> Short problem A
Please print the part of the forum thread on scraping a MODX site with Python, starting with "Any one done" and going on through "results I guess?".

> Document extract

· · ·

Python Web Scraping and ModX

Hello all, I am starting to learn webscraping with Python. I have a website and I’m just using [[*stuff]] everywhere and am worried if these modx features will translate over when web scraping and then putting it in Python.

Any one done this yet? Any advice or warnings for me? Thank you in advance

If you’re going to scrape the MODX output, all those tags will have been replaced by something already. Just need to be mindful of anything that may be user/session-specific in your stateless scrape results I guess?

1 Like

ok, I was hoping it would work like that. Thank you Mark, wish me luck. Gonna start this in a few days

After watching the courses on Udemy, I believe Mark is 100% right as the scraping will come from what is rendered in your browser, and not in your code. I’ll update this on my journey to transfer my ModX site into Python and any discoveries along the way

I completed my Python training on Udemy and at this moment it seems the ModX functions will not be able to transfer directly to Python. Users would need to create Python functions that mirror what ModX does [[*stuff]] and [[~stuff]] for example

If you don’t feel like doing all that work, fear not, I too am lazy. You can just grab the page code from the front end of your site, press ctrl+u, grab all that code, and put it in Python, or use similar code below in JupityLab

import requests
from bs4 import BeautifulSoup


vgm_url = 'https://www.vgmusic.com/music/console/nintendo/nes/'
html_text = requests.get(vgm_url).text
soup = BeautifulSoup(html_text, 'html.parser')

· · ·

> Available records
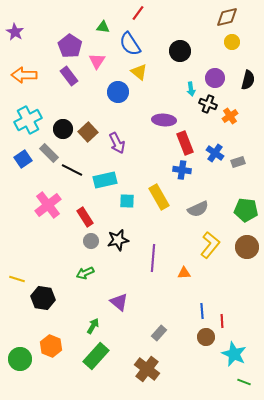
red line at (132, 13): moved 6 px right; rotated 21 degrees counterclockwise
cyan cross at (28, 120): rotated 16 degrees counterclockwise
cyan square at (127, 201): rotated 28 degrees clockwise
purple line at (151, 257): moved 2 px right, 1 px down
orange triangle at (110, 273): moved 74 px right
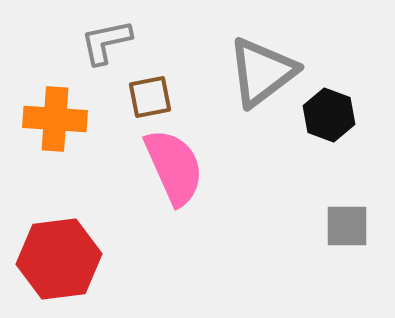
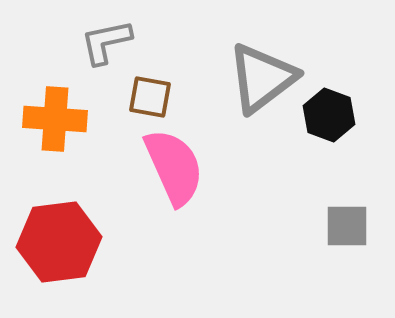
gray triangle: moved 6 px down
brown square: rotated 21 degrees clockwise
red hexagon: moved 17 px up
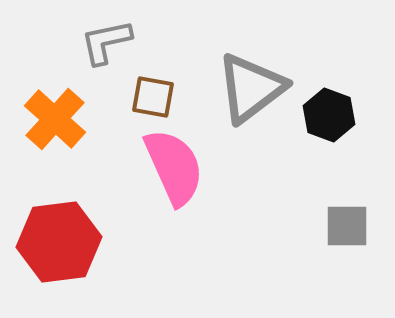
gray triangle: moved 11 px left, 10 px down
brown square: moved 3 px right
orange cross: rotated 38 degrees clockwise
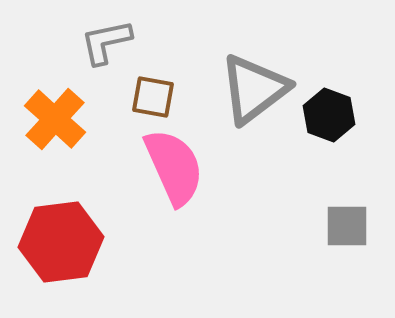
gray triangle: moved 3 px right, 1 px down
red hexagon: moved 2 px right
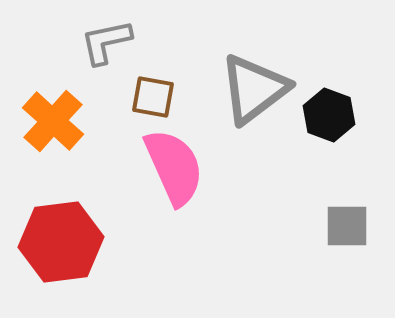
orange cross: moved 2 px left, 2 px down
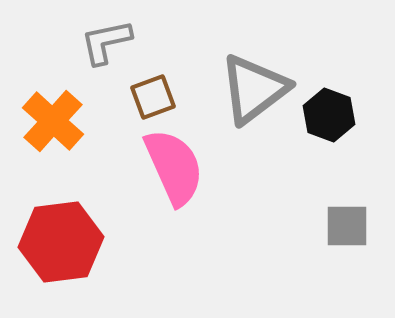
brown square: rotated 30 degrees counterclockwise
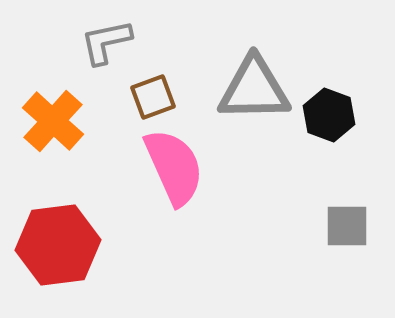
gray triangle: rotated 36 degrees clockwise
red hexagon: moved 3 px left, 3 px down
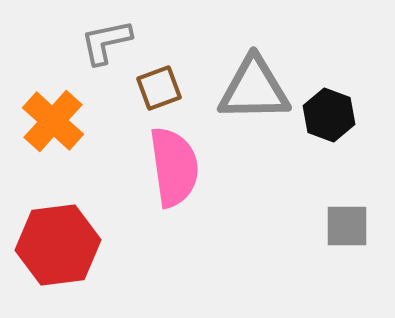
brown square: moved 6 px right, 9 px up
pink semicircle: rotated 16 degrees clockwise
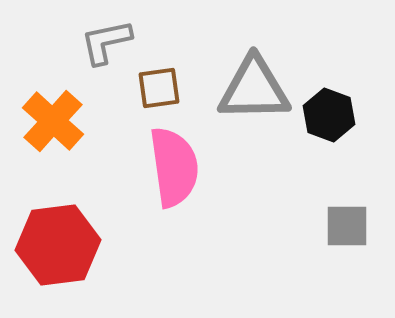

· · ·

> Short problem B
Output the lines of the entries above exactly, starting with the line with "orange cross: moved 2 px left, 2 px down" and going on through the end of the entries. Leave the pictures out.

> Right answer A
Any one done this yet? Any advice or warnings for me? Thank you in advance

If you’re going to scrape the MODX output, all those tags will have been replaced by something already. Just need to be mindful of anything that may be user/session-specific in your stateless scrape results I guess?

> Right answer B
orange cross: moved 2 px left, 2 px down
brown square: rotated 30 degrees counterclockwise
gray triangle: rotated 36 degrees clockwise
red hexagon: moved 3 px left, 3 px down
brown square: moved 6 px right, 9 px up
pink semicircle: rotated 16 degrees clockwise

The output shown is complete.